Assuming that failure was something trivial, I now need to move on to implementing OGM, which will allow the mesh to do proper multi-hop routing. Right now it can only deal with routing two hops to 'peers of peers' and it needs to be able to route end-to-end across the whole mesh. I think I've laid a solid foundation for this with my interpretation of ELP so I'm hoping this won't be too hard work. OGM produces a full routing table to all nodes with a composite TQ to each one made from the TQ of each hop. Once this is done it's only a small step to being able to forward arbitrary packets across the whole mesh.

Tuesday, 16 October 2018



I think I'm going to have a go at implementing a mesh network scheme/algorithm inspired by the ones used in batman-adv IV for my project.
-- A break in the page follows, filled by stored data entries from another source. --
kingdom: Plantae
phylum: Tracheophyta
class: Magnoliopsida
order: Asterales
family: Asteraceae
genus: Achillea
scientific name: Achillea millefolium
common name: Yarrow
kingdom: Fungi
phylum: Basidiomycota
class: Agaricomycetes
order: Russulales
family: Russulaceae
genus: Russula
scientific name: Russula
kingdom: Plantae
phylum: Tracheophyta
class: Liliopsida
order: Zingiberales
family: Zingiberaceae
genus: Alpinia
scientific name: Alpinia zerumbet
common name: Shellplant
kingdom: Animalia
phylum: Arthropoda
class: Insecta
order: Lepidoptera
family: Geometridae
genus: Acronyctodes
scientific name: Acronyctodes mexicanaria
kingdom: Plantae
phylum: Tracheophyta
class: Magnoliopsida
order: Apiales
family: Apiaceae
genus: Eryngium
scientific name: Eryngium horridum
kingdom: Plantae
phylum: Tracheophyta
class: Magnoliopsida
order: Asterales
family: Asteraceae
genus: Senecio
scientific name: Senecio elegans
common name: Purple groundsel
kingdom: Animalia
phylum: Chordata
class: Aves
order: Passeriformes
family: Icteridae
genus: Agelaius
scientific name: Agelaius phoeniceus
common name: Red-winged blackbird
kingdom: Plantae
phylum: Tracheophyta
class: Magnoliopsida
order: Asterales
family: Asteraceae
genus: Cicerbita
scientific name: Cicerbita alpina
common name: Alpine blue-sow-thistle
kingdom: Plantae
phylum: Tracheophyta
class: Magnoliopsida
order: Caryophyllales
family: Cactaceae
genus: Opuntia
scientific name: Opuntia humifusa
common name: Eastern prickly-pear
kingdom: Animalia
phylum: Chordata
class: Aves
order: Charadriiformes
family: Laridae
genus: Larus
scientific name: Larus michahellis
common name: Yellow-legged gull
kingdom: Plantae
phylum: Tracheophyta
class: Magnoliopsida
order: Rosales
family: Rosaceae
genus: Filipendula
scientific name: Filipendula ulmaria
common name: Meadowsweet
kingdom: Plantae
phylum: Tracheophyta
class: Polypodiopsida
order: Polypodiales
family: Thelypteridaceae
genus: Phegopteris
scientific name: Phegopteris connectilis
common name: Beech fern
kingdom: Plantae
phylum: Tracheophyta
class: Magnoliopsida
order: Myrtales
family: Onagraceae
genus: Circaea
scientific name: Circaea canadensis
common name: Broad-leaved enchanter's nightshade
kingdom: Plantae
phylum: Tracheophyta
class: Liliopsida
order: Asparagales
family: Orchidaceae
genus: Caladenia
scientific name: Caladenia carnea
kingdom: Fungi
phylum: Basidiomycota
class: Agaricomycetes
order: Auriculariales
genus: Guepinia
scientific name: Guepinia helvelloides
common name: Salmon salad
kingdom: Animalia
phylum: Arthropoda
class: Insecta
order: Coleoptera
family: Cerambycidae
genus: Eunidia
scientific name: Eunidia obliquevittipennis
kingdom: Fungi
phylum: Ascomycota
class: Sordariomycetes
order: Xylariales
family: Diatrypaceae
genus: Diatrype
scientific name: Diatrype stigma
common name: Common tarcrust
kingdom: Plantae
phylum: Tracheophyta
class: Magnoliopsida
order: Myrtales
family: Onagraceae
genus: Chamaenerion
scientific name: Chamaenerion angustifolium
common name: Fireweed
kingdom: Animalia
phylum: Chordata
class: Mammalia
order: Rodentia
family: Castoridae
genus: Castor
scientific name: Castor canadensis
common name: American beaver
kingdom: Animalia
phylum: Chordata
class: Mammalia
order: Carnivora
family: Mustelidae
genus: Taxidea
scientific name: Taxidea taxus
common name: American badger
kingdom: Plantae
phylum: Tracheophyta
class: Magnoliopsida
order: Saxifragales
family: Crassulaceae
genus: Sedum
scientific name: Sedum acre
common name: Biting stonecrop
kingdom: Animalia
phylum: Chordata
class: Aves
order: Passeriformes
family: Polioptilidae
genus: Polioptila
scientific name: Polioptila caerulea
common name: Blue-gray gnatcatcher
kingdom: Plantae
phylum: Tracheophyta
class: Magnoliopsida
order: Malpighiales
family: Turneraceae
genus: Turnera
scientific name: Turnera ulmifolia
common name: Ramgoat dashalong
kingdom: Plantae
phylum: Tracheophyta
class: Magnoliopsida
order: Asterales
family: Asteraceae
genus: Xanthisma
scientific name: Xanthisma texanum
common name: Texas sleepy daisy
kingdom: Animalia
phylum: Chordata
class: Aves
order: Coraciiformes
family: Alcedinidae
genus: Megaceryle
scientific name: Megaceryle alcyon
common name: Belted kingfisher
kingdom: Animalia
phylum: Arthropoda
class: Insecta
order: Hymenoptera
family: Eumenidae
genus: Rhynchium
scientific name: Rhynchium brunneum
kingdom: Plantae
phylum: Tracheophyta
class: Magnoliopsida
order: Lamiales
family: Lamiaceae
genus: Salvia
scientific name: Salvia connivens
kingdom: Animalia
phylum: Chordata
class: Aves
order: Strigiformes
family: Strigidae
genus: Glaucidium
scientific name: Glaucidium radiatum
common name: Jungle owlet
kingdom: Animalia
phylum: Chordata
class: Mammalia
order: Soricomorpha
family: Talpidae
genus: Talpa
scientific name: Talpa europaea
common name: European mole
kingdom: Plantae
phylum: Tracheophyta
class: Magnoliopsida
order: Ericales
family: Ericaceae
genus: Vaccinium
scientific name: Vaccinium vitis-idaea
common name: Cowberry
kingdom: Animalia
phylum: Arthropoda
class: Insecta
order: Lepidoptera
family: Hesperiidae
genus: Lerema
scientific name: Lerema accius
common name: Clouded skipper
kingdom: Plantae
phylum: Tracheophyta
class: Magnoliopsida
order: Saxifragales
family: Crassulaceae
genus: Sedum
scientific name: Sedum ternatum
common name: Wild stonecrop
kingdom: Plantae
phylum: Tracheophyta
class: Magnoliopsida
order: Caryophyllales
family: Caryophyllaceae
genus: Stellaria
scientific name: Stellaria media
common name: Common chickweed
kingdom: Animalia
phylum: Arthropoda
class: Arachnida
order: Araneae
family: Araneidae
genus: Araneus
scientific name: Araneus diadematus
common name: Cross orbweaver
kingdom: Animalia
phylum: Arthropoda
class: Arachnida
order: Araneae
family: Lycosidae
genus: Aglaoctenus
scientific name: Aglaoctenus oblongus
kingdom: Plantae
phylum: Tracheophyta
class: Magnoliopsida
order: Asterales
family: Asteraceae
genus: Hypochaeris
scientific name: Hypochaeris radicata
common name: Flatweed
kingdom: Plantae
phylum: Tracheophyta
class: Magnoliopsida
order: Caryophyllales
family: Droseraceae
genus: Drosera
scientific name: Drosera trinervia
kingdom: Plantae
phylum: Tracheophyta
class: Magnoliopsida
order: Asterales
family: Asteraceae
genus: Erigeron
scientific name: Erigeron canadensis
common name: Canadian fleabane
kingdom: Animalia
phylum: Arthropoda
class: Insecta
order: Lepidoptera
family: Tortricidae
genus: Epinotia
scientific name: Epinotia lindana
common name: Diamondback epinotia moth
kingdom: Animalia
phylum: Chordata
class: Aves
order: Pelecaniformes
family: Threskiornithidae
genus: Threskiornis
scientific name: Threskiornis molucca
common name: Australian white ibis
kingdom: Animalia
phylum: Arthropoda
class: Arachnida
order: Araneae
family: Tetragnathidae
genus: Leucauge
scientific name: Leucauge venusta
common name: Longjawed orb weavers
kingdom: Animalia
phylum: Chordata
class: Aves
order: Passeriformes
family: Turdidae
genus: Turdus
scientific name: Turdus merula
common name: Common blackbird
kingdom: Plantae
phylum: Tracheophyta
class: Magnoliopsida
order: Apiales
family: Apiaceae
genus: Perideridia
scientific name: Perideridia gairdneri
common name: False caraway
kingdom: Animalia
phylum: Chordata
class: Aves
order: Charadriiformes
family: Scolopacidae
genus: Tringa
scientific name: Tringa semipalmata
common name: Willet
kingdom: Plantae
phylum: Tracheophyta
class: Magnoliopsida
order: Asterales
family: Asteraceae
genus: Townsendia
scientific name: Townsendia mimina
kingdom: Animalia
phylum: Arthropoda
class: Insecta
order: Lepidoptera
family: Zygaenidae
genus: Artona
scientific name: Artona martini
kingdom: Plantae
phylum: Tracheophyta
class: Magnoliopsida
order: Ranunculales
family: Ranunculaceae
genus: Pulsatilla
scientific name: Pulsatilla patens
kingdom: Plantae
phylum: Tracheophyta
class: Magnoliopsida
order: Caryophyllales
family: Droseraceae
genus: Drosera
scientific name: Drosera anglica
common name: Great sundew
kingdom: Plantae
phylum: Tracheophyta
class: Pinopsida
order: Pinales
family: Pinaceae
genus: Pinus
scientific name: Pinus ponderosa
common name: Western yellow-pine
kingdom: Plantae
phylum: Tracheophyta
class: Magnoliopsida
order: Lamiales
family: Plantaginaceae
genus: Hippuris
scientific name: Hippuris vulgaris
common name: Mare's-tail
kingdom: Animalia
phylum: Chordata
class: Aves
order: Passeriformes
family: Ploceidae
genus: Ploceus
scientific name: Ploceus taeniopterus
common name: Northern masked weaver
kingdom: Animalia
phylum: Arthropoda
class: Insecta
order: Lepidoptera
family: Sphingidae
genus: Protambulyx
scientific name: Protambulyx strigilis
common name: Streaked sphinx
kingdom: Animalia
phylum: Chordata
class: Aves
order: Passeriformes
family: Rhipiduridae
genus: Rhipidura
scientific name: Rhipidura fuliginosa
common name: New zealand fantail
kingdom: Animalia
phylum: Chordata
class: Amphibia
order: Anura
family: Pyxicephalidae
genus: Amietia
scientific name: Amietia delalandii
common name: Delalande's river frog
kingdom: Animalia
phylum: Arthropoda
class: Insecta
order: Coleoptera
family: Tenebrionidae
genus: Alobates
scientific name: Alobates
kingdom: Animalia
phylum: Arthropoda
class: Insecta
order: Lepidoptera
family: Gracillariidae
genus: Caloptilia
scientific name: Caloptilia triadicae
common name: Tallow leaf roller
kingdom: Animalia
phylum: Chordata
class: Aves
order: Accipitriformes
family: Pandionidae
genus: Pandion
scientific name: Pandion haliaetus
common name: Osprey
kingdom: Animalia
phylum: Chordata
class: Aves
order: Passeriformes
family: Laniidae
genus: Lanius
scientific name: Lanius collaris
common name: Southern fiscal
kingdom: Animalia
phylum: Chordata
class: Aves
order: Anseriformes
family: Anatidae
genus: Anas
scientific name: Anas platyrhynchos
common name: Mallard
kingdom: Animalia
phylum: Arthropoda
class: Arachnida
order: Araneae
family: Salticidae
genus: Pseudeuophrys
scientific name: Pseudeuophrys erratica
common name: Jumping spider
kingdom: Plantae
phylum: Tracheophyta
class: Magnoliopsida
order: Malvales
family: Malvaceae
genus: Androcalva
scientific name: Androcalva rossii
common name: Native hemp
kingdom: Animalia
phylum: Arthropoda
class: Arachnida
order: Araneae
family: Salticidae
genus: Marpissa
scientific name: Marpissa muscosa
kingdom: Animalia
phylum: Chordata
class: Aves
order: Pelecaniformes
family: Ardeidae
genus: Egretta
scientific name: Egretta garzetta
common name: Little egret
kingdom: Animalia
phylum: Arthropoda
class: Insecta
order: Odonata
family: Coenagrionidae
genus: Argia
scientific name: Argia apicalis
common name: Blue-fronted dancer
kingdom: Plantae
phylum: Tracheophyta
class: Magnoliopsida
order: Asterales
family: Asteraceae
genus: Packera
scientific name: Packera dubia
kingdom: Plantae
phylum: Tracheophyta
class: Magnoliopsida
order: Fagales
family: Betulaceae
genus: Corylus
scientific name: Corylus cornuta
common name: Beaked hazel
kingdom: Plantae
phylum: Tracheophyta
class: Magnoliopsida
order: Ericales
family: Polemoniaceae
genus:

I can't actually implement batman-adv it's too much work and inappropriate for the ESP platform. The bare bones of the mesh algorithm on the other hand looks like a good candidate and unlike a lot of things floating around online this is an active open source project that's been through multiple iterations of working on the difficulties of mesh networking.

I need to think through how ESP-Now not having a broadcast mechanism will affect it. ESP-Now can send a packet to all a node's peers, but that's not the same thing, those peers need to be found and actively added in the first place.

I've done a trivial test of ESP-Now that involves running SoftAP and periodically scanning for the beacon frames, then switching the SoftAP off once you've joined the mesh. However this would very swiftly end up with multiple isolated meshes that can't find each other.

Current thinking is to have some nodes, at least one per mesh, run as SoftAP, to maintain options for peer discovery, spinning up more periodically if none are directly visible from a section of the mesh.

Likewise ESP-Now adds another layer of complication/admin as the peer table is limited to 20. This peer list will have to be pruned/updated, not something that happens in batman-adv, which only considers if a node is one-hop reachable. So there will be three potential states for a node, one-hop reachable peers, one-hop reachable non-peers and multi-hop reachable.

Thing is I know I could fix this easily if I just started sending my own crafted vendor action frames, especially broadcasts, but this way lies an even deeper rabbithole of reinventing the wheel than the one I'm already in. Using the standard SoftAP and Wi-Fi scanning libraries are an expedient way to avoid this I hope.